━━━ Records provided ━━━

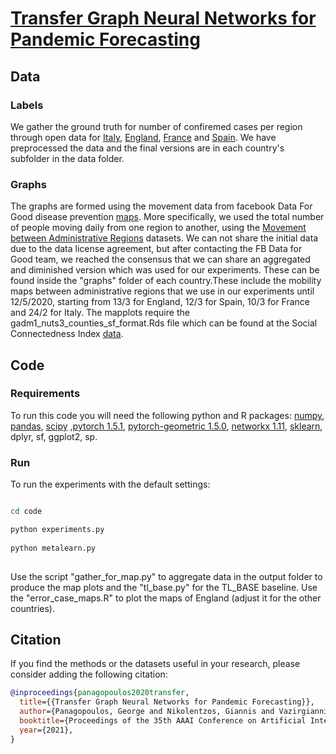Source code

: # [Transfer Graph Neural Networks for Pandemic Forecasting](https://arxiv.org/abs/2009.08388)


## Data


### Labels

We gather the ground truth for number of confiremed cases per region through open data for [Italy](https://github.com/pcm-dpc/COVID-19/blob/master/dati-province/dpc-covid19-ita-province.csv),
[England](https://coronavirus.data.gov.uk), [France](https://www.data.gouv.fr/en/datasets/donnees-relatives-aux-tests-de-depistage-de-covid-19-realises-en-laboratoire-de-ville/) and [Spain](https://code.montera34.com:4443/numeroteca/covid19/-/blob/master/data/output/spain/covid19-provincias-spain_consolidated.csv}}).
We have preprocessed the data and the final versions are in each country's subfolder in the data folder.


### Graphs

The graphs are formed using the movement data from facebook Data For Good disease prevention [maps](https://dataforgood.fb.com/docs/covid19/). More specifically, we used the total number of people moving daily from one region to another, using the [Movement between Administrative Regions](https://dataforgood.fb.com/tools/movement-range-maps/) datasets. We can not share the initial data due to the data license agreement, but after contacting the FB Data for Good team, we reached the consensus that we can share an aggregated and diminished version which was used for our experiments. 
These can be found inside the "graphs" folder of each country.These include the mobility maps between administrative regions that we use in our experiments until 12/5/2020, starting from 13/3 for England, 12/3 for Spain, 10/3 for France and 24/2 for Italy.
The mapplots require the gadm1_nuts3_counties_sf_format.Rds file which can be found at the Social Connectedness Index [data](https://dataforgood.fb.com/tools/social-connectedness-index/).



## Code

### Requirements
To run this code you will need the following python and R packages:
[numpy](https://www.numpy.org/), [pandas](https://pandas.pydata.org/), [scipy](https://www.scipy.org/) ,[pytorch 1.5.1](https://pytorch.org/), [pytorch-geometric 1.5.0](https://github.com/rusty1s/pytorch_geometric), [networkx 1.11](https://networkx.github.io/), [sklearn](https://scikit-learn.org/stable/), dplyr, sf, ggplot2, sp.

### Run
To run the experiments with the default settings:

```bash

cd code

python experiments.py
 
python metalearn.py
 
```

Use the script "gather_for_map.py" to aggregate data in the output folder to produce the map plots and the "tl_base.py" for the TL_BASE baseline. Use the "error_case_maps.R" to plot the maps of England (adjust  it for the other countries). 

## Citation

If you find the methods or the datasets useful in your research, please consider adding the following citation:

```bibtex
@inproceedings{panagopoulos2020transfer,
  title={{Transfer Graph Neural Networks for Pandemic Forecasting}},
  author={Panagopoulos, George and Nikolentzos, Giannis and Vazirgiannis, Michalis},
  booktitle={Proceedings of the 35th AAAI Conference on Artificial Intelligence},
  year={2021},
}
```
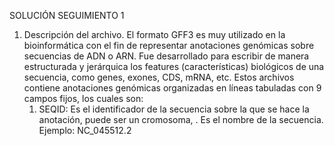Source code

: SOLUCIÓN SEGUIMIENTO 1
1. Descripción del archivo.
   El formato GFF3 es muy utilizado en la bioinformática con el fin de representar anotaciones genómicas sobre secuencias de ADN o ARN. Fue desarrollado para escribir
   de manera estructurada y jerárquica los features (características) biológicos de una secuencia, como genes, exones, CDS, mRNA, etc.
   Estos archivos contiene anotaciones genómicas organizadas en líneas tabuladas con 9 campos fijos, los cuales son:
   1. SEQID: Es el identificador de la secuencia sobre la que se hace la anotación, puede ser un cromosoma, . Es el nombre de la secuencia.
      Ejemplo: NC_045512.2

━━━

The lines above may hold the string "Neural". Say how many do, and give only that number.

**Task output:** 2